- Supplied data

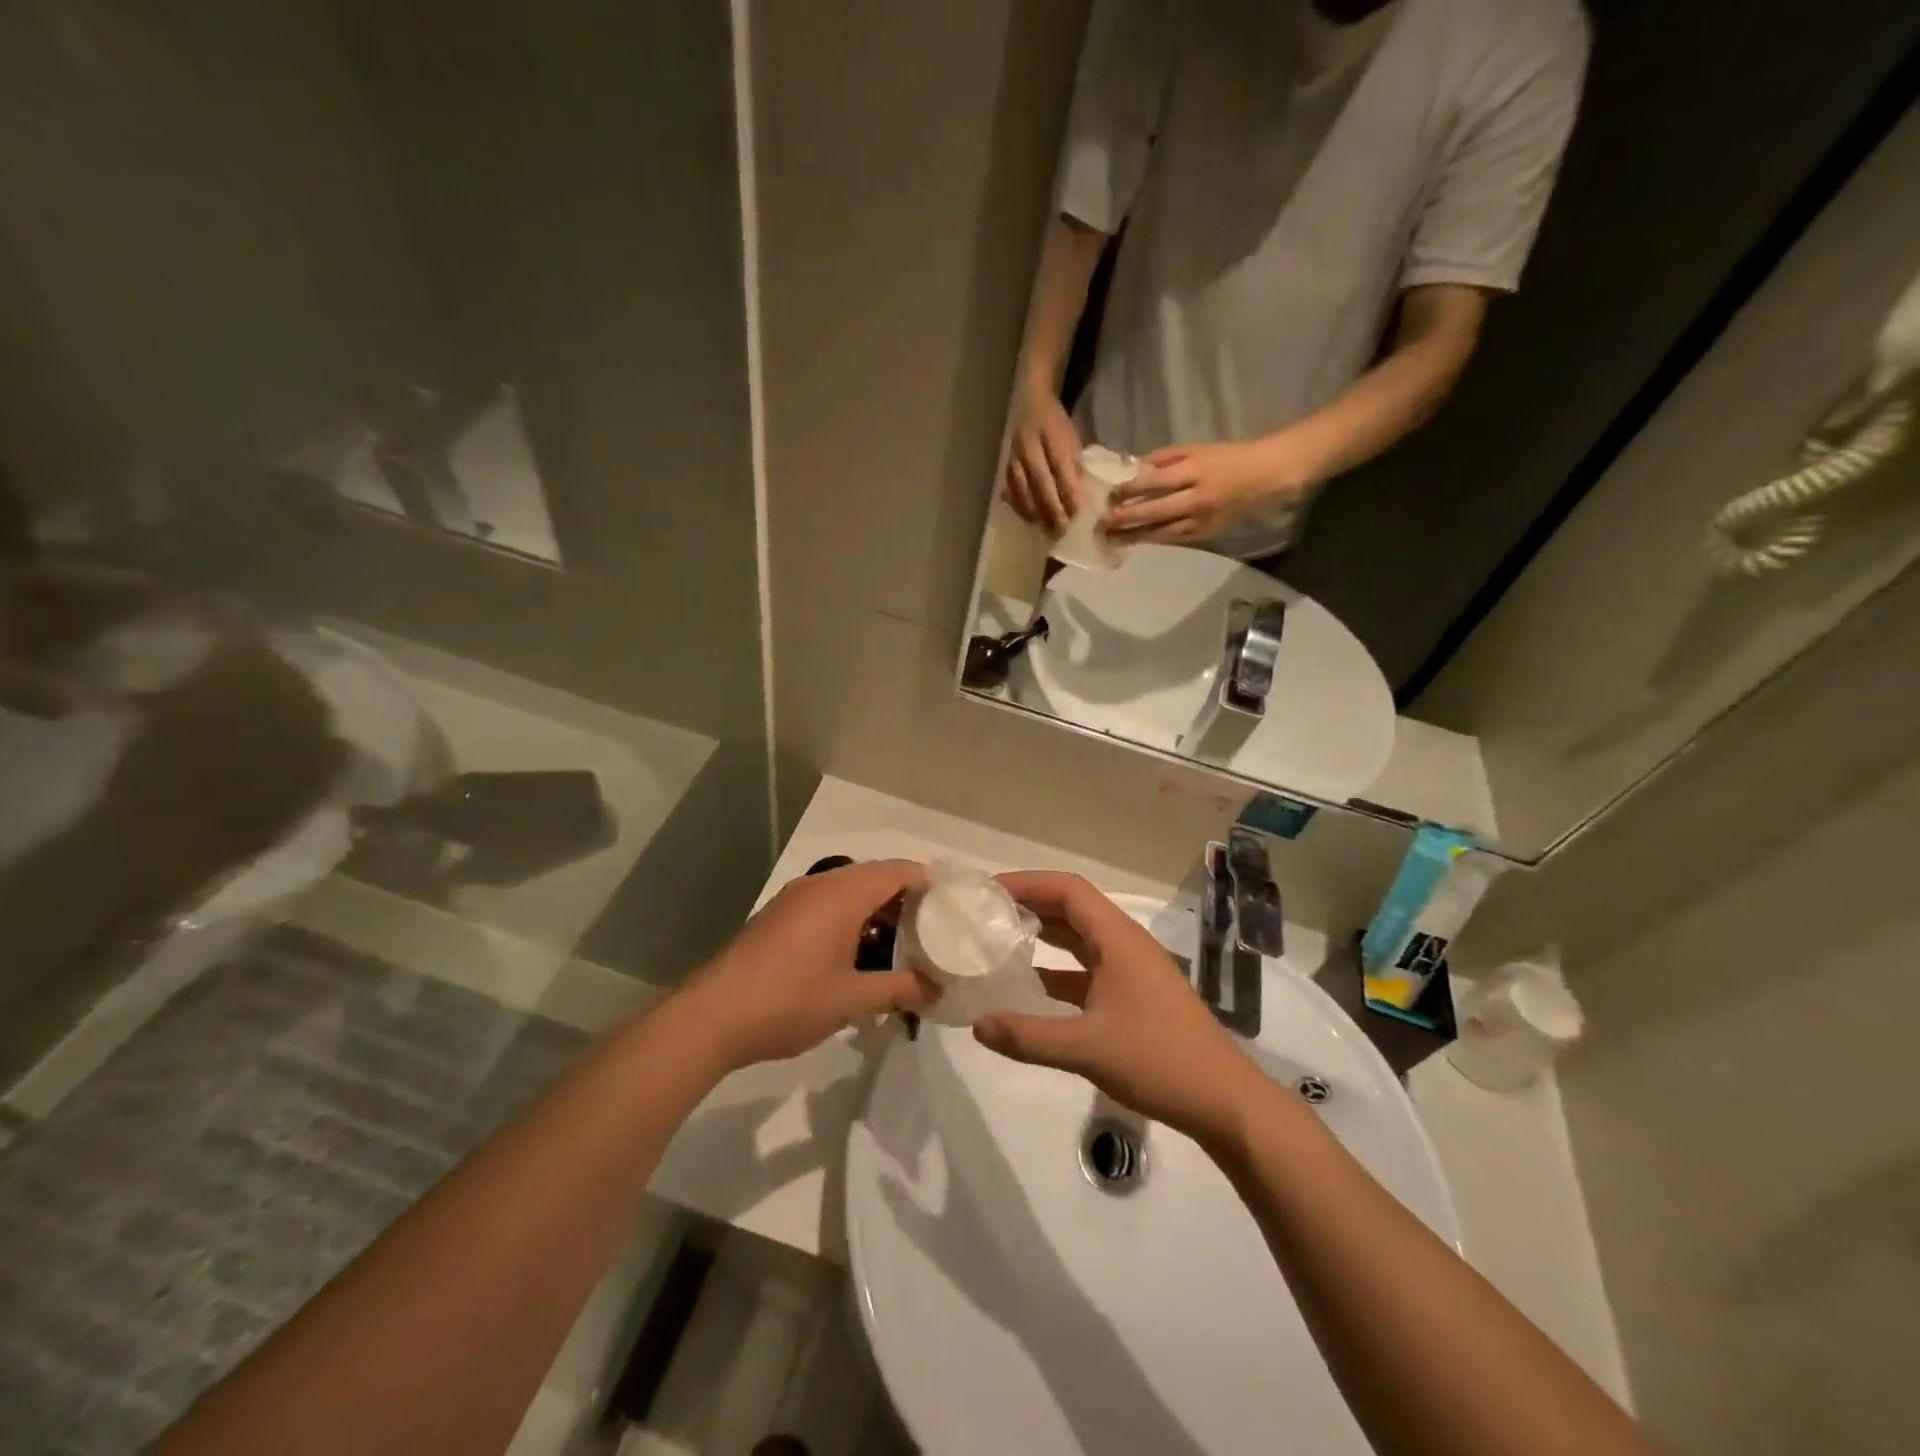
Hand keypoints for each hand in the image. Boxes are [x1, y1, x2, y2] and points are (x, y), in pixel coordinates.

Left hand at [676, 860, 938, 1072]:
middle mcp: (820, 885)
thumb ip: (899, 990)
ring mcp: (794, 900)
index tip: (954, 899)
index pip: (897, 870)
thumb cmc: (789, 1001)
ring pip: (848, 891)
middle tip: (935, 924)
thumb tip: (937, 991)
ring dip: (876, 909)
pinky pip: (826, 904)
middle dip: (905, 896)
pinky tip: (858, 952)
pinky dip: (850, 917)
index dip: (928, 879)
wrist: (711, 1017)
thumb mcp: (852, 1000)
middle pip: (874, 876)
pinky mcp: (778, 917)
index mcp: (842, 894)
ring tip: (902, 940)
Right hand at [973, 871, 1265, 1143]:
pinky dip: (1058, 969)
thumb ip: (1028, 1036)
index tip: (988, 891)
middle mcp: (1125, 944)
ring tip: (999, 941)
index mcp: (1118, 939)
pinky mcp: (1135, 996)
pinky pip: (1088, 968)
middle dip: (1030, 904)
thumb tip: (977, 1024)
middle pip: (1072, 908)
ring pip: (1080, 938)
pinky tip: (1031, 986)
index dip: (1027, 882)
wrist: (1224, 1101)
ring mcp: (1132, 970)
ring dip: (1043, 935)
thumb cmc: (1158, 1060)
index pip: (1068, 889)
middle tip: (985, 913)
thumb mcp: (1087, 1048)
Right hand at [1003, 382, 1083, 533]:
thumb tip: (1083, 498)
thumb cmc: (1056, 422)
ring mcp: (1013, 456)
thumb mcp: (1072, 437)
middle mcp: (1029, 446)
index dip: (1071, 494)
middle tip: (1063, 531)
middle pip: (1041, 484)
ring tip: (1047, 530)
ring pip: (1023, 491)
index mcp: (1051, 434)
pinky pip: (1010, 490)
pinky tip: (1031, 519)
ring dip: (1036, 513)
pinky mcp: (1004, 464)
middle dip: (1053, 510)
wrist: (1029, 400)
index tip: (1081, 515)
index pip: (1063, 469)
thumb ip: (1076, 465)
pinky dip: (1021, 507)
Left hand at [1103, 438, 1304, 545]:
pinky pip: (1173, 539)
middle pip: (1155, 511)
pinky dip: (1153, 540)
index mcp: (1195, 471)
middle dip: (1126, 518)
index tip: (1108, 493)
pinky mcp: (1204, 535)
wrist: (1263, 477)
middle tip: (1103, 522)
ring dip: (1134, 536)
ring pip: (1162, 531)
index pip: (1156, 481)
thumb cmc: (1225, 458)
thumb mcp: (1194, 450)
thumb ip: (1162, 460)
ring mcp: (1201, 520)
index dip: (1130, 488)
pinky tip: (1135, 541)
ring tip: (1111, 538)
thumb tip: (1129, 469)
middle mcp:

- Task item
Look through the entries above and quote exactly the lines from the line with "pinky dip: (1021, 507)" to the line with "ring mcp: (1201, 520)", counting both of those lines.

- Exercise response
pinky dip: (1021, 507)
Left hand at [1103, 438, 1304, 545]:
pinky pip: (1173, 539)
middle pip: (1155, 511)
pinky dip: (1153, 540)
index mcp: (1195, 471)
middle dip: (1126, 518)
index tip: (1108, 493)
pinky mcp: (1204, 535)
wrist: (1263, 477)
middle tip: (1103, 522)
ring dip: (1134, 536)
ring pip: (1162, 531)
index pip: (1156, 481)
thumb cmc: (1225, 458)
thumb mcp: (1194, 450)
thumb ip: (1162, 460)
ring mcp: (1201, 520)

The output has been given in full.